The task:
Repeat the data that follows, keeping every character intact.

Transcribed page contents
---+---

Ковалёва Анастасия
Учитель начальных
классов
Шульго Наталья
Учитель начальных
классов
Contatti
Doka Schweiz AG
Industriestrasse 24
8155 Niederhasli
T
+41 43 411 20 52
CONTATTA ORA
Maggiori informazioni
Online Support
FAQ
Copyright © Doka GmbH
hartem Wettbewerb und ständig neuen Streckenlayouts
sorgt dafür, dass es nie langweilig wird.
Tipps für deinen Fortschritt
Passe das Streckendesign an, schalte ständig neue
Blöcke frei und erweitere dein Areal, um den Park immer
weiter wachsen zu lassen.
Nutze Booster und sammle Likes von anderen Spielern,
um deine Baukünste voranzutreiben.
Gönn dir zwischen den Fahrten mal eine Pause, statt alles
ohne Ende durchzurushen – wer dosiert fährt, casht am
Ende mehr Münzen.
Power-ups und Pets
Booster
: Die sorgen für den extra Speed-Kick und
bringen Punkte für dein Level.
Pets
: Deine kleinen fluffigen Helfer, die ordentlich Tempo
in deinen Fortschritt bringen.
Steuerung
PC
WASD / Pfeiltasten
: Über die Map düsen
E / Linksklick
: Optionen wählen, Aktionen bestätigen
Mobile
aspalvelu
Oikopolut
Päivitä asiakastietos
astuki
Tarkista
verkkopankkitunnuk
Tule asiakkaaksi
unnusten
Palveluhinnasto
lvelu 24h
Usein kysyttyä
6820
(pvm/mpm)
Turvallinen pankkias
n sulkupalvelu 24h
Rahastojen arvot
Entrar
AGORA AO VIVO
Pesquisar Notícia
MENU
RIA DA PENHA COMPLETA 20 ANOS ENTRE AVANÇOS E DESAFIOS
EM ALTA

---+---

Result below:
Ковалёва Анастасия
Учитель начальных
классов
Шульго Наталья
Учитель начальных
классов
Contatti
Doka Schweiz AG
Industriestrasse 24
8155 Niederhasli
T
+41 43 411 20 52
CONTATTA ORA
Maggiori informazioni
Online Support
FAQ
Copyright © Doka GmbH
hartem Wettbewerb und ständig neuen Streckenlayouts
sorgt dafür, dass es nie langweilig wird.
Tipps für deinen Fortschritt
Passe das Streckendesign an, schalte ständig neue
Blöcke frei und erweitere dein Areal, um den Park immer
weiter wachsen zu lassen.
Nutze Booster und sammle Likes von anderen Spielern,
um deine Baukünste voranzutreiben.
Gönn dir zwischen den Fahrten mal eine Pause, statt alles
ohne Ende durchzurushen – wer dosiert fährt, casht am
Ende mehr Münzen.
Power-ups und Pets
Booster
: Die sorgen für den extra Speed-Kick und
bringen Punkte für dein Level.
Pets
: Deine kleinen fluffigen Helfer, die ordentlich Tempo
in deinen Fortschritt bringen.
Steuerung
PC
WASD / Pfeiltasten
: Über die Map düsen
E / Linksklick
: Optionen wählen, Aktionen bestätigen
Mobile
aspalvelu
Oikopolut
Päivitä asiakastietos
astuki
Tarkista
verkkopankkitunnuk
Tule asiakkaaksi
unnusten
Palveluhinnasto
lvelu 24h
Usein kysyttyä
6820
(pvm/mpm)
Turvallinen pankkias
n sulkupalvelu 24h
Rahastojen arvot
Entrar
AGORA AO VIVO
Pesquisar Notícia
MENU
RIA DA PENHA COMPLETA 20 ANOS ENTRE AVANÇOS E DESAFIOS
EM ALTA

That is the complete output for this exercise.